あれも、これもでなく、この3Kプランから、総合的な充実・推進を図ることが今後とも重要です。
以下、具体的に言うと
市長の政治姿勢として、 「(ハコモノではなく)人にお金を使う事が大事。」「特に未来の子ども達に」ということで進められた、少子社会の進行の中での子育て支援策で見ると、
保育料の引き下げ、乳幼児医療費の無料化も、所得制限なしで、就学前まで拡大、 適応指導・学習指導改善教員の増員への踏み出しも挙げられます。
放課後児童健全育成事業の見直しについて、放課後児童クラブ事業は、その後の今年度に入っての事態の推移は、当初の意図と違った結果も心配されますが、公設公営で行うことへの転換は、大事な点でした。
健康づくりという点では、いくつもその前進面をあげることが出来ます。
そんな中で、資格証明書の原則廃止、短期保険証の半減は、いわゆる留め置き問題は残っているものの命のパスポートとしての国民健康保険証を発行に関しての交付基準を見直す前進は全国に発信できた実績として特筆できるものです。
がん検診受診率アップ5カ年計画策定 、「自立支援型ベッド」への助成、障害者福祉医療の所得制限の廃止を挙げることが出来ます。
暮らしとの関係もありますが、運用面や体制の不十分さは残るものの、生活保護分野で、「申請用紙を必要と申し出る人には、用紙はすぐに渡す」など、「保護すべき人は、保護する」 立場で施策の前進が図られました。
国保税に関して言えば、5億円の繰り入れは3年目、負担の値上げ巾を半分に軽減したものの、その負担の重さは、実際には、収入未済額の増にあらわれています。
介護保険料の収入未済額の年々増も同様に負担の重さを証明するものです。
5億円の繰り入れの積極面は、昨年も評価したとおりですが、これでは及ばない、介護保険料の軽減を含めて、負担軽減策の必要性を明らかにしたのが、今回の決算の中身でした。
市営住宅家賃、保育料の収入未済額の増加については、その問題点について先ほど委員長報告で触れられた通りです。
危機管理で言えば、
各施設の耐震補強工事の推進、危機管理・防災センター調査研究、災害時医療救護活動マニュアルの策定は県下初のものです。
その他には、経済部を農林部、商工観光部に分けて、充実をさせ、産業政策として、ものづくり伝承事業、健光ツーリズム事業、産学共同研究助成金、観光とまちづくり関連団体連携推進事業 などの取り組みが行われましたが、中小企業に対する振興施策との関係で、振興条例の制定など重要です。

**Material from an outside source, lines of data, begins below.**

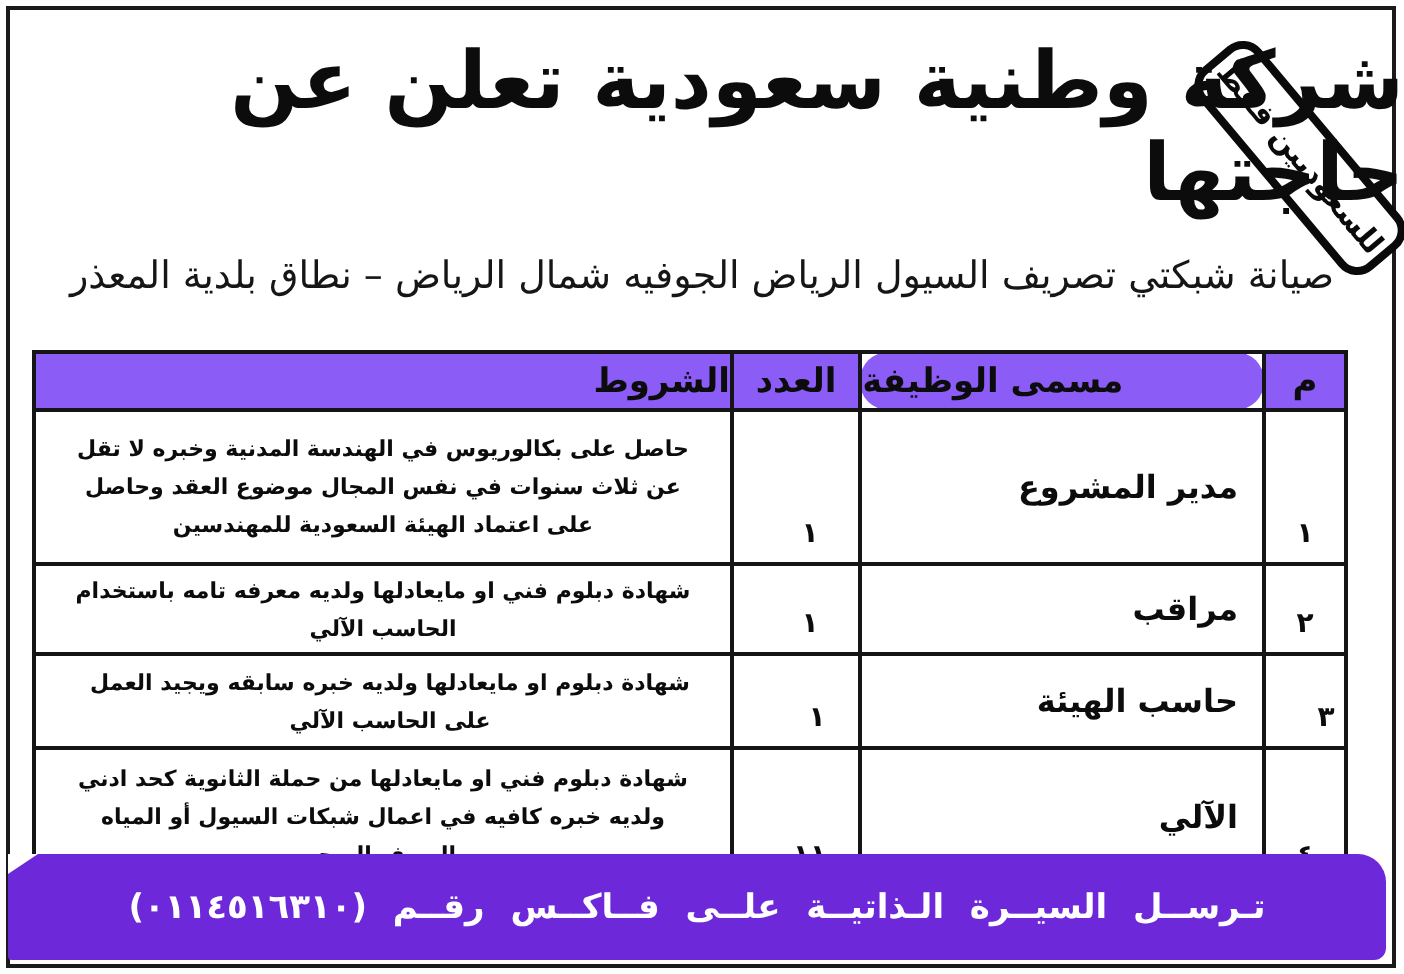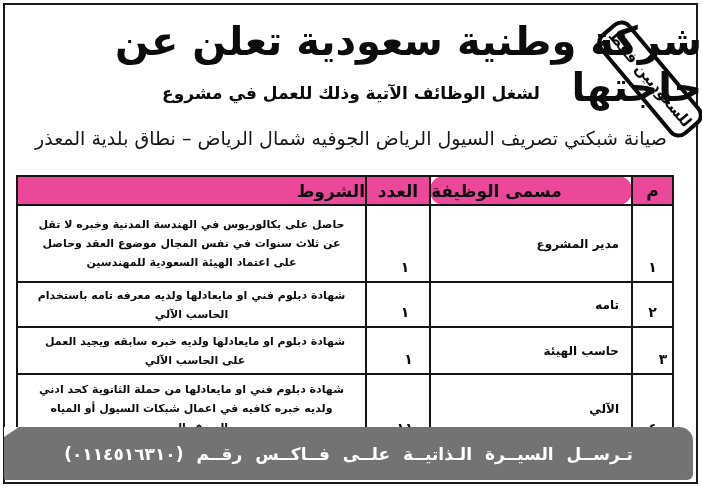--- a/index.html
+++ b/index.html
@@ -83,21 +83,21 @@
     width: 656px;
     border-collapse: collapse;
     table-layout: fixed;
     color: #0c0c0c;
   }
   table.jobs th, table.jobs td {
     border: 2px solid #151515;
     overflow: hidden;
   }
   table.jobs thead th {
-    background: #ec4899;
+    background: #8b5cf6;
     height: 27px;
     font-size: 17px;
     font-weight: 700;
     padding: 0;
     margin-left: 35px;
   }
   th.h-no    { text-align: center; }
   th.h-job   { text-align: left;  padding-left: 10px; border-radius: 14px; }
   th.h-count { }
   th.h-cond  { text-align: right; padding-right: 16px; }
@@ -109,21 +109,21 @@
 
   td.c-no {
     vertical-align: bottom;
     text-align: center;
     font-size: 14px;
     font-weight: 700;
     padding: 0 0 6px 0;
   }
   td.c-job {
     vertical-align: middle;
-    font-size: 12px;
+    font-size: 16px;
     font-weight: 700;
     padding: 0 12px 0 0;
   }
   td.c-count {
     vertical-align: bottom;
     text-align: center;
     font-size: 14px;
     font-weight: 700;
     padding: 0 0 6px 14px;
   }
@@ -135,21 +135,21 @@
     line-height: 19px;
     padding: 2px 14px;
   }
   
   .fax-bar {
     position: absolute;
     left: 4px;
     top: 427px;
     width: 689px;
     height: 53px;
-    background: #737373;
+    background: #6d28d9;
     border-radius: 2px 14px 6px 2px;
     display: flex;
     align-items: center;
     justify-content: center;
   }
   .fax-bar .fax-text {
     color: #ffffff;
     font-size: 17px;
     font-weight: 700;
     word-spacing: 7px;
@@ -171,21 +171,20 @@
 <div class="page">
 
   <div class="page-frame"></div>
 
   <div class="stamp">
     <span>للسعوديين فقط</span>
   </div>
 
   <h1 class="title">شركة وطنية سعودية تعلن عن حاجتها</h1>
 
-  <div class="subtitle">لشغل الوظائف الآتية وذلك للعمل في مشروع</div>
 
   <div class="project-line">صيانة شبكتي تصريف السيول الرياض الجوفيه شمال الرياض – نطاق بلدية المعذر</div>
 
   <table class="jobs" dir="rtl">
     <colgroup>
       <col style="width:41px">
       <col style="width:202px">
       <col style="width:64px">
       <col style="width:349px">
     </colgroup>
@@ -199,21 +198,21 @@
     </thead>
     <tbody>
       <tr class="r1">
         <td class="c-no">١</td>
         <td class="c-job">مدير المشروع</td>
         <td class="c-count">١</td>
         <td class="c-cond">حاصل على بكالوريوس في الهندسة المدنية وخبره لا تقل عن ثلاث سنوات في نفس المجال موضوع العقد وحاصل على اعتماد الهيئة السعودية للمهندسين</td>
       </tr>
       <tr class="r2">
         <td class="c-no">٢</td>
-        <td class="c-job">تامه</td>
+        <td class="c-job">مراقب</td>
         <td class="c-count">١</td>
         <td class="c-cond">شهادة دبلوم فني او مايعادلها ولديه معرفه تامه باستخدام الحاسب الآلي</td>
       </tr>
       <tr class="r3">
         <td class="c-no">٣</td>
         <td class="c-job">حاسب الهيئة</td>
         <td class="c-count">١</td>
         <td class="c-cond">شهادة دبلوم او مايعادلها ولديه خبره سابقه ويجيد العمل على الحاسب الآلي</td>
       </tr>
       <tr class="r4">

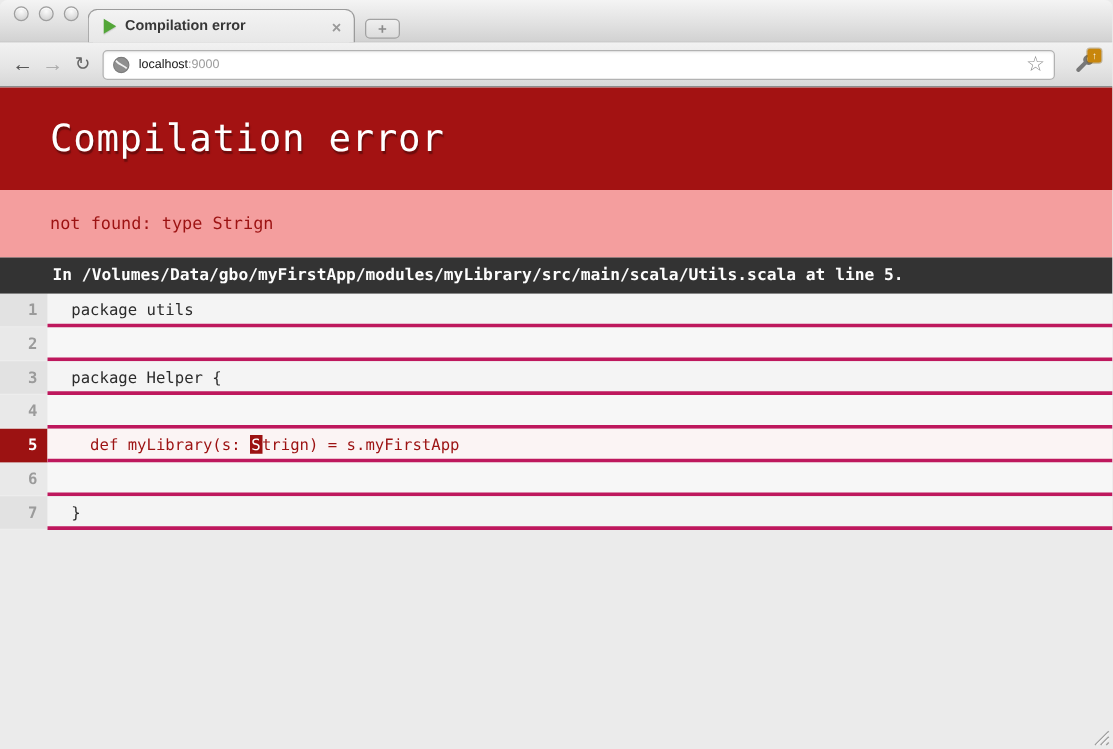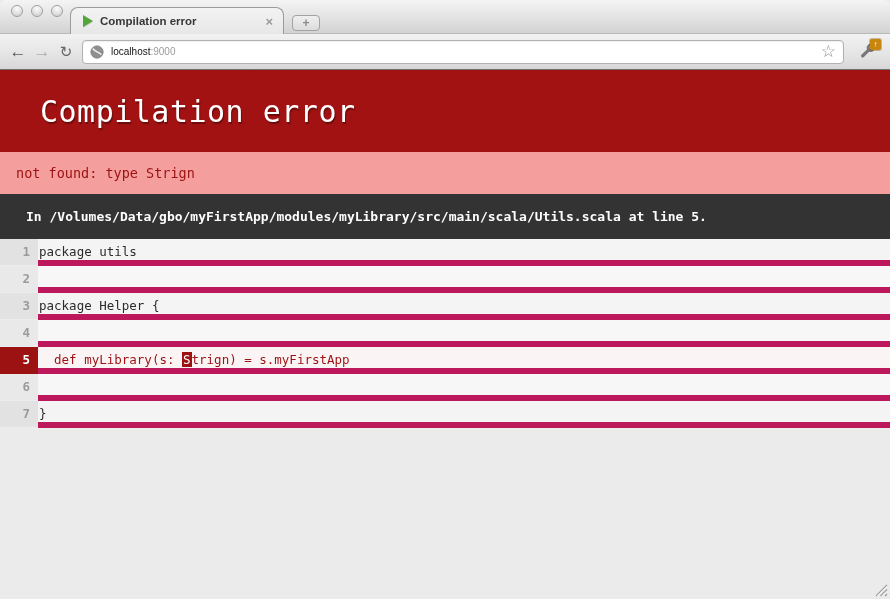--- a/index.html
+++ b/index.html
@@ -57,34 +57,34 @@
     box-shadow:0 0 0 1px rgba(120,80,0,.35); }
 
   
   .page { height:529px; background:var(--page-bg,#ebebeb);
     font-family:"DejaVu Sans Mono", monospace; }
   .error-header { height:82px; background:var(--header-bg,#a31212);
     display:flex; align-items:center; padding-left:40px; }
   .error-header h1 { color:#fff; font-size:30px; font-weight:normal;
     font-family:"DejaVu Sans Mono", monospace;
     text-shadow:1px 2px 1px rgba(0,0,0,.35); letter-spacing:.5px; }
-  .error-message { height:42px; background:var(--message-bg,#f49e9e);
+  .error-message { height:54px; background:var(--message-bg,#f49e9e);
     color:var(--accent-red,#9c1212); display:flex; align-items:center;
-    padding-left:16px; font-size:13.5px; }
-  .path-bar { height:45px; background:var(--path-bg,#333);
-    color:#fdfdfd; display:flex; align-items:center; padding-left:26px;
+    padding-left:40px; font-size:13.5px; }
+  .path-bar { height:29px; background:var(--path-bg,#333);
+    color:#fdfdfd; display:flex; align-items:center; padding-left:42px;
     font-size:13px; font-weight:bold; }
 
   .code-listing { font-size:12.5px; }
   .code-row { display:flex; height:27px; line-height:26px; }
   .line-num { flex:none; width:38px; padding-right:8px; text-align:right;
     background:#e2e2e2; color:#9b9b9b; font-weight:bold;
     border-bottom:1px solid #ededed; }
-  .line-code { flex:1; padding-left:1px; background:#f4f4f4; color:#2b2b2b;
-    white-space:pre; border-bottom:6px solid #be185d; }
+  .line-code { flex:1; padding-left:19px; background:#f4f4f4; color:#2b2b2b;
+    white-space:pre; border-bottom:3px solid #be185d; }
   .code-row:nth-child(even) .line-num { background:#e9e9e9; }
   .code-row:nth-child(even) .line-code { background:#f7f7f7; }
   .code-row.error .line-num { background:var(--accent-red,#9c1212); color:#fff;
     border-bottom-color:var(--accent-red,#9c1212); }
   .code-row.error .line-code { background:var(--error-line-bg,#fbf4f4);
     color:var(--accent-red,#9c1212); }
   .err-marker { background:var(--accent-red,#9c1212); color:#fff; padding:0 1px; }
 
   .resize-grip { position:absolute; right:2px; bottom:2px; width:17px; height:17px; }
 </style>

地域の交通手段の確保のための「地域新交通システム」構築研究も着手されました。
約2年間(24回)にわたり審議を積み重ねてきた、まつもと市民芸術館運営審議会の「提言書」に基づいての見直しの過程も始まっています。
同和行政の廃止は、この18年度で終了となりました。
さらに、予算編成過程の事前公表と市債残を減らす点で、新規事業や大きな制度改正を伴う事業について、その目的、効果、事業費などを予算要求時点で市民に公表し、寄せられた意見や感想を参考にして、「住民が主人公」という立場での開かれた予算編成も評価できるものとして、この点も改めて紹介しておきます。
さて、地方自治体の仕事は、地方自治法で定められているように、何よりも住民の福祉の向上にあり、またそれとの関係で市民の願いがどれだけ叶ったかという点と、住民自治との点から見れば、「住民が主人公」の市政運営がいかに行われいるかが、市政評価の基準となります。
別な言い方をすれば、市民の毎日の日々の暮らしの平穏、安心がその土台になくして、松本市の市政はありません。
今日一日が無事終わり、明日は又希望が持てる、そうした市民の暮らしを守ってこその松本市の市政です。
そうした点から見ると、
先ほど見てきたように、「3Kプラン」での前進面はじめ、いくつも評価点は確認できますが、しかし、18年度は、格差と貧困問題の深刻化がさらに進んだ年でもあった中で、市民の毎日の日々の暮らしを守る・支えるという点から見ると、まだまだ不十分というの点を率直に指摘しなければなりません。
国の政治が悪いときこそ地方自治体の出番です。
今後、今回の18年度の決算特別委員会に限らず、これまでの審査の内容、執行での問題点と教訓を、現在編成作業が始まっている来年度の予算に生かし、またこれからも、合併四地区の住民が松本市民として合併して良かったと言える街づくりに力を尽くすことの必要性を強調し、18年度の決算は良とし、意見といたします。